List of tasks =>
• a. In the passage on PKKPab diffraction waves, what symbols mark the stations on the map?
• b. Continue the passage on PKKPab diffraction waves from the point where it ends.
***** Exercise passage
Map showing the distribution of the earthquakes (black stars) and stations (black inverted triangles) for PKKPab diffraction data analysis. Earthquakes and stations are connected with major-arc paths (gray lines). For a group of ray paths with similar azimuths, we choose the one with a median distance value as the represented ray path and only plot those represented rays. The diffracted paths of PKKPab diffraction waves along the CMB are shown as black lines on both the source and receiver sides

Fig. 3
Fig. 3

Example of seismic recordings for a 12/01/2011 event and b 21/04/2013 event, respectively. They show clear PKKPbc and PKKPab diffraction phases and the theoretical travel times of these two phases are denoted by gray dashed lines

To estimate seismic velocities of the lowermost mantle, we first determined the ray parameters of the PKKPab diffraction waves. Then, we converted the obtained ray parameters into apparent velocities according to:
$$V_{\text{cmb}} = R_{\text{cmb}} /p$$
(1)
where \(V_{\text{cmb }}\) is the apparent velocity of the CMB, \(p\) is the ray parameter of PKKPab diffraction wave and \(R_{\text{cmb}}\) is the radius of the core in the Earth.
**********
***** Provided material
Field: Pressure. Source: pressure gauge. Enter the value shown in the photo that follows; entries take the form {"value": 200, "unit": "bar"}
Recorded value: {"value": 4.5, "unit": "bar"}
**********
Task answers =>
• a. Black inverted triangles.

• b.
Considering the complex waveforms and the large apertures of the USArray, instead of using traditional methods such as beam forming or slant stacking (Rost and Thomas 2002), we adopted an alternative approach, the Radon transform method (we termed it as RTM hereafter) (Gu and Sacchi 2009; Schultz and Gu 2013), to calculate the ray parameters of PKKPab diffraction waves. Radon transform is defined as:
$$m\left( {\tau ,p} \right) = \mathop \sum \limits_{i = 1}^{N} d\left( {t = \varphi \left( {\tau ,\Delta ,p} \right),\Delta _{i} } \right)$$
where \(\varphi\) is a time function that depends on reduced time \(\tau\), epicenter \(\Delta\) and ray parameter \(p.\) In this study, we assumed a linear relationship with \(\varphi \left( {\tau ,\Delta ,p} \right) = \tau + p\Delta\) for the analysis of PKKPab diffraction wave owing to its geometric propagation path inside the Earth. RTM first transforms the data from \(t -\Delta\) domain into \(\tau - p\) domain and filters the transformed data in order to discriminate different ray parameters by inversion [details can be found in Gu and Sacchi (2009)]. The strongest energy focus in Radon (\(\tau ,p\)) domain corresponds to the expected ray parameter along which the data are stacked. The obvious advantage of RTM is that it could isolate the ray parameter based on inversion in \(\tau - p\) domain, which is suggested to be more robust and reliable (Beylkin 1987; Sacchi and Ulrych 1995). Besides, this method could apply to a wider range of epicenter distances and is more efficient to phases whose ray parameters are very close than conventional stacking methods (Schultz and Gu 2013).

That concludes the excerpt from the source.